Aqueous Radical Initiated Oxidation of an Organic Monolayer at the Air–Water Interface as a Proxy for Thin Films on Atmospheric Aerosol Studied with Neutron Reflectometry

Neutron reflectometry has been used to study the radical initiated oxidation of a monolayer of the lipid 1,2-distearoyl-sn-glycero-3-phosphocholine (DSPC) at the air-water interface, by aqueous-phase hydroxyl, sulfate and nitrate radicals. The oxidation of organic films at the surface of atmospheric aqueous aerosols can influence the optical properties of aerosol and consequently can impact the Earth’s radiative balance and contribute to modern climate change.
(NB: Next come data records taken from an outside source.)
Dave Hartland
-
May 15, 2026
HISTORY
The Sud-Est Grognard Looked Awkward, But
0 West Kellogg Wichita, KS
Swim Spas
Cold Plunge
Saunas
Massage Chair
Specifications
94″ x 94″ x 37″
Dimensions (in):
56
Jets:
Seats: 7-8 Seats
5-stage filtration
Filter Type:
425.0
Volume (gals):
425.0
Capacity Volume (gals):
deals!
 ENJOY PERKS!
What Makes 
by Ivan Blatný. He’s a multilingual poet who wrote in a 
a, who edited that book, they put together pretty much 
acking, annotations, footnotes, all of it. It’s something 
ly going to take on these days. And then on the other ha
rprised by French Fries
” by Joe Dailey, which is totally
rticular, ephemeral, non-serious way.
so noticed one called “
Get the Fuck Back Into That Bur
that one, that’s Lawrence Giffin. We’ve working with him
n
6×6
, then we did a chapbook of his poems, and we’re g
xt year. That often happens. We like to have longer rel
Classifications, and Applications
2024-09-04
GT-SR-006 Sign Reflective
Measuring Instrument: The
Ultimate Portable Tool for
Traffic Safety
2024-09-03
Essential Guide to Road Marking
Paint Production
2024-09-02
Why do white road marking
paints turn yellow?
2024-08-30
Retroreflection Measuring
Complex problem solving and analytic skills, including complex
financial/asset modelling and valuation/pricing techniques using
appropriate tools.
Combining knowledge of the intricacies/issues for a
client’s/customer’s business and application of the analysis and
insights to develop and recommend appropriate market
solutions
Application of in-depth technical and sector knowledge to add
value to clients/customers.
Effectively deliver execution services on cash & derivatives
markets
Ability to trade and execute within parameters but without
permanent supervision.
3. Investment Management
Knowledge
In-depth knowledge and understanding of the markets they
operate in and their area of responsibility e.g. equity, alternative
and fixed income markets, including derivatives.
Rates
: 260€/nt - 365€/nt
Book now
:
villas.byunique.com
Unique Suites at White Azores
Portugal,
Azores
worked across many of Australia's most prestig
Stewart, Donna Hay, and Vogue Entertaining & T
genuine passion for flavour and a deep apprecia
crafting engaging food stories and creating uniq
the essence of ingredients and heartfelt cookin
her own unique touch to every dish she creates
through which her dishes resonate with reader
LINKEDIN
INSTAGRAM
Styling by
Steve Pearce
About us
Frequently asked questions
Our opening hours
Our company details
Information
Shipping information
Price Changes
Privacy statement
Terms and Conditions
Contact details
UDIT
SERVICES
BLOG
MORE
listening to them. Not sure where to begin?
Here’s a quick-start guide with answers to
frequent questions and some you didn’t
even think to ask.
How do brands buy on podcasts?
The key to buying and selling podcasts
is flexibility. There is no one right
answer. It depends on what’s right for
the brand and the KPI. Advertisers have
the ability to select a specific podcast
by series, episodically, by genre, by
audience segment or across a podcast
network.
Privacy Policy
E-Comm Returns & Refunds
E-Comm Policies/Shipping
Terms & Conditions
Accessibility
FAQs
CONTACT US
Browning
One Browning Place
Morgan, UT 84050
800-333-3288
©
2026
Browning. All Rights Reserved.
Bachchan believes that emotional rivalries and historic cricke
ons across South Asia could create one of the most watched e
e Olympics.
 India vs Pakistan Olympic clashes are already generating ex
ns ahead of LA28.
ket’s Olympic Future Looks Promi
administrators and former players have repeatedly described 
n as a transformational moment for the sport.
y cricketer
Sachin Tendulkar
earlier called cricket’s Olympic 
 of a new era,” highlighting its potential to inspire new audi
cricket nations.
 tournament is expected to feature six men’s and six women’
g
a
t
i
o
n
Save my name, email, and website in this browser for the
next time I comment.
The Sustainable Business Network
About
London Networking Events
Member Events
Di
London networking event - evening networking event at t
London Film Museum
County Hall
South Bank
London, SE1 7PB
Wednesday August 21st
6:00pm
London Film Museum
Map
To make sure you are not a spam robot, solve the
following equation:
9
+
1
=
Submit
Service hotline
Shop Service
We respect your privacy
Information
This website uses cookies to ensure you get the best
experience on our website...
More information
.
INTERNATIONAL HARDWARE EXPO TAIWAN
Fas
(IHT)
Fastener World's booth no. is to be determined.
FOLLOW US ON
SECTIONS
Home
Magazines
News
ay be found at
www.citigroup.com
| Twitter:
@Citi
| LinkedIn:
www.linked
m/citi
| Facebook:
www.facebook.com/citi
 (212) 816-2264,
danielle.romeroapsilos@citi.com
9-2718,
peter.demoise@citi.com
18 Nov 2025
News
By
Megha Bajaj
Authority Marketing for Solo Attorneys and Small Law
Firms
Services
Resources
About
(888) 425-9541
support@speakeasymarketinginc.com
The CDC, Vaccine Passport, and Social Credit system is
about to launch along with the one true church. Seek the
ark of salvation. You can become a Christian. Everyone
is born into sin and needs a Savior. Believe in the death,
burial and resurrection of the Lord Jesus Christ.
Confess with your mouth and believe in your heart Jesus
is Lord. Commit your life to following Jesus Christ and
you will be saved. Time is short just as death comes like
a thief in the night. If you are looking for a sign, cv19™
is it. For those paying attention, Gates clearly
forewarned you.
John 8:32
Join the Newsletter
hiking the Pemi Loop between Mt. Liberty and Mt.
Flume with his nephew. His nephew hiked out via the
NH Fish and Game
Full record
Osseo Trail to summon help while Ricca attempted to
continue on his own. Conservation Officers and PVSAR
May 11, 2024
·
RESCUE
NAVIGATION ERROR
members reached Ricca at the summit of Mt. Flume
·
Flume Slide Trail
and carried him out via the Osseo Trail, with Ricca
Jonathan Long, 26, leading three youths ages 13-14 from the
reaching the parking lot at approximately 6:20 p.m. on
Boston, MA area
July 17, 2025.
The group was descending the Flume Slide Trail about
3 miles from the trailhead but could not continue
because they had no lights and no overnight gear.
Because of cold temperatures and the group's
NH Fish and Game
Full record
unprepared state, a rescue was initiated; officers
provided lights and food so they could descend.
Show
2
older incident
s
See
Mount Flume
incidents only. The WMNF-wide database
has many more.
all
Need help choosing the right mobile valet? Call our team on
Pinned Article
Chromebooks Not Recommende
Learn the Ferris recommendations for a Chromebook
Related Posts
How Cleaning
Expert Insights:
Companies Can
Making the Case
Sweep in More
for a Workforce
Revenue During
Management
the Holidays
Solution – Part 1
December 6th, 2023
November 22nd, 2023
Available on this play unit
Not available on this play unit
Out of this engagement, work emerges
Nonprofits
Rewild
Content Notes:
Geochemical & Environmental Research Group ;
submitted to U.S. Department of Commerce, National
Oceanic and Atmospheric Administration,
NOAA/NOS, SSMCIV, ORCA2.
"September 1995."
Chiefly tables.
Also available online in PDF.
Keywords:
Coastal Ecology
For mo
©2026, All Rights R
The amount of material at the air-water interface was found to decrease on exposure to aqueous-phase radicals and follow a multi-step degradation mechanism. The multi-step degradation mechanism means that lipid molecules in the thin film degrade to form progressively shorter chain surface active products and several reactive steps are required to remove the film from the air-water interface. Calculations to determine the film lifetime indicate that it will take ~4-5 days for the film to degrade to 50 % of its initial amount in the atmosphere and therefore attack by aqueous radicals on organic films is atmospherically important relative to the typical lifetimes of atmospheric aerosol.